● AUFGABE 1
Welche Jahreszeiten nennt der Textabschnitt über den Borkenkäfer? Führe alle auf.
● AUFGABE 2
Gib aus dem Textabschnitt über den Borkenkäfer die Passage von „Die Gefahr, die“ bis „befallene Waldfläche kahlzuschlagen.“ wortgetreu wieder.

━━━━━ TEXTABSCHNITT ━━━━━

Sieht man ganz genau hin, erkennt man die winzigen Einbohrlöcher auf der Rinde des Fichtenstamms: Die vier bis fünf Millimeter großen Buchdrucker graben sich durch die Rinde, um dort Gänge anzulegen. In diesen legen die Weibchen nach der Paarung ihre Eier ab – und vermehren sich exponentiell.

„Wenn wir nach einem trockenen Frühjahr einen warmen Sommer und dann noch einen schönen Herbst bekommen, kann es gut sein, dass die Borkenkäfer drei bis vier Bruten hintereinander anlegen.“ Ein Teufelskreis. Denn ein einziges Borkenkäfer-Weibchen sorge innerhalb eines Jahres mit drei Generationen, genannt Geschwisterbruten, für 100.000 Nachkommen. „Wenn so eine Borkenkäfer-Massenvermehrung mal ins Laufen kommt, dann hält die keiner mehr auf. Das explodiert dann“, erklärt Benner. In diesem Falle können selbst gesunde Bäume die Angriffe der Schädlinge nicht mehr abwehren. So können die kleinen Käfer ganze Wälder vernichten.

Überlastung bei der Aufarbeitung der Schneebruchschäden

Die Gefahr, die vom Borkenkäfer ausgeht, sei nicht zu unterschätzen. Doch genau das tun viele Waldbesitzer laut Benner. „Hat sich der Borkenkäfer einmal erfolgreich vermehrt, bleibt den Waldbesitzern nichts anderes übrig, als Tabula rasa zu machen“, erklärt der Forstdirektor. Heißt: Das von den Schädlingen befallene Waldstück muss kahlgeschlagen werden, um eine rasante Verbreitung auf benachbarte Bäume bestmöglich einzudämmen. „Das hätte natürlich die Konsequenz, dass die Wälder, in denen man momentan vielleicht gerne spazieren geht, im schlimmsten Fall irgendwann nicht mehr existieren.“

Das „Horrorszenario“: Kommt es tatsächlich zu einer massenhaften Vermehrung des Borkenkäfers, bleibt Waldbesitzern nichts anderes übrig, als die befallene Waldfläche kahlzuschlagen.

━━━━━ EXTRAHIERTE DATEN ━━━━━

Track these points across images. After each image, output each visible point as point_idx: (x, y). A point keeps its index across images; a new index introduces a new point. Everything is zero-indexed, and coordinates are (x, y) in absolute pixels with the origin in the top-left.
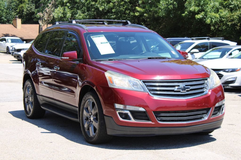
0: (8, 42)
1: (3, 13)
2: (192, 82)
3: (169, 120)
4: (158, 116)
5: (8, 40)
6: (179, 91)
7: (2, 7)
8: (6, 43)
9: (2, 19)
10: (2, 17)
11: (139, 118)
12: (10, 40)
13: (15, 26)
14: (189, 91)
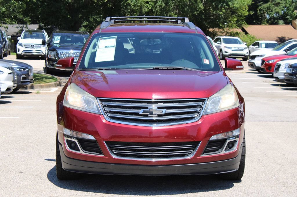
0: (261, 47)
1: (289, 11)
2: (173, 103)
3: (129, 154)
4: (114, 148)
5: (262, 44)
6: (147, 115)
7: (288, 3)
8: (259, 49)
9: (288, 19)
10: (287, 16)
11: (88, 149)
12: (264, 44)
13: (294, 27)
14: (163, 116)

━━━━━
━━━━━ EXTRAHIERTE DATEN ━━━━━

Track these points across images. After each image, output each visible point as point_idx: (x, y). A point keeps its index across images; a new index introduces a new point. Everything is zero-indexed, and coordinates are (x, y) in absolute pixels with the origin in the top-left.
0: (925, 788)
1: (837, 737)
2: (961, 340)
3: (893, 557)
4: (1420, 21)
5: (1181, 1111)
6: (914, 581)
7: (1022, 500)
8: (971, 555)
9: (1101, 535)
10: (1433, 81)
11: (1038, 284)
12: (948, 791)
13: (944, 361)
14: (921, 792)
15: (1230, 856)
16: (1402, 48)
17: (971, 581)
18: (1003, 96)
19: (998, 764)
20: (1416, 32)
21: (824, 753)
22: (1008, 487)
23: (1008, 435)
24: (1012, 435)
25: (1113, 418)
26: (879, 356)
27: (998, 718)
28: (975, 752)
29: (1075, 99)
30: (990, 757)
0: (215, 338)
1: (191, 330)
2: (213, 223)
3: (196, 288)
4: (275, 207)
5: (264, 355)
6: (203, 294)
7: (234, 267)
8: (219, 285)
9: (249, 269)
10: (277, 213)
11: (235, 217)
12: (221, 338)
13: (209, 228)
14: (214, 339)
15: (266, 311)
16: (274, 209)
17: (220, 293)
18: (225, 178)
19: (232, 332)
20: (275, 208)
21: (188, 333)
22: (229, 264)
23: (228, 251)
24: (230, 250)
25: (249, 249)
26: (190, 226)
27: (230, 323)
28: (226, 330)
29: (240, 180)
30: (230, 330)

━━━━━
━━━━━ EXTRAHIERTE DATEN ━━━━━

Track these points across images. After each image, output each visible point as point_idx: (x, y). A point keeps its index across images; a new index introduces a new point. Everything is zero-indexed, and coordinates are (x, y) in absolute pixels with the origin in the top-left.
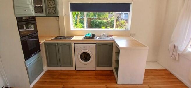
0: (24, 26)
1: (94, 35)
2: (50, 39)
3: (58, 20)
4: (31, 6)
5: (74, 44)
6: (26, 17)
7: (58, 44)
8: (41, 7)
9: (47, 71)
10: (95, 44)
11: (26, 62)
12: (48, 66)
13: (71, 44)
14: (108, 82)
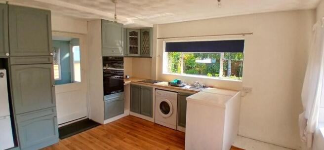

━━━━━

● DEINE LÖSUNG 1
Frühjahr, Sommer, Herbst

● DEINE LÖSUNG 2
Die Gefahr, die vom Borkenkäfer ausgeht, sei nicht zu unterschätzen. Doch genau das tun viele Waldbesitzer laut Benner. „Hat sich der Borkenkäfer einmal erfolgreich vermehrt, bleibt den Waldbesitzern nichts anderes übrig, als Tabula rasa zu machen“, erklärt der Forstdirektor. Heißt: Das von den Schädlingen befallene Waldstück muss kahlgeschlagen werden, um eine rasante Verbreitung auf benachbarte Bäume bestmöglich einzudämmen. „Das hätte natürlich die Konsequenz, dass die Wälder, in denen man momentan vielleicht gerne spazieren geht, im schlimmsten Fall irgendwann nicht mehr existieren.“

Das „Horrorszenario“: Kommt es tatsächlich zu einer massenhaften Vermehrung des Borkenkäfers, bleibt Waldbesitzern nichts anderes übrig, als die befallene Waldfläche kahlzuschlagen.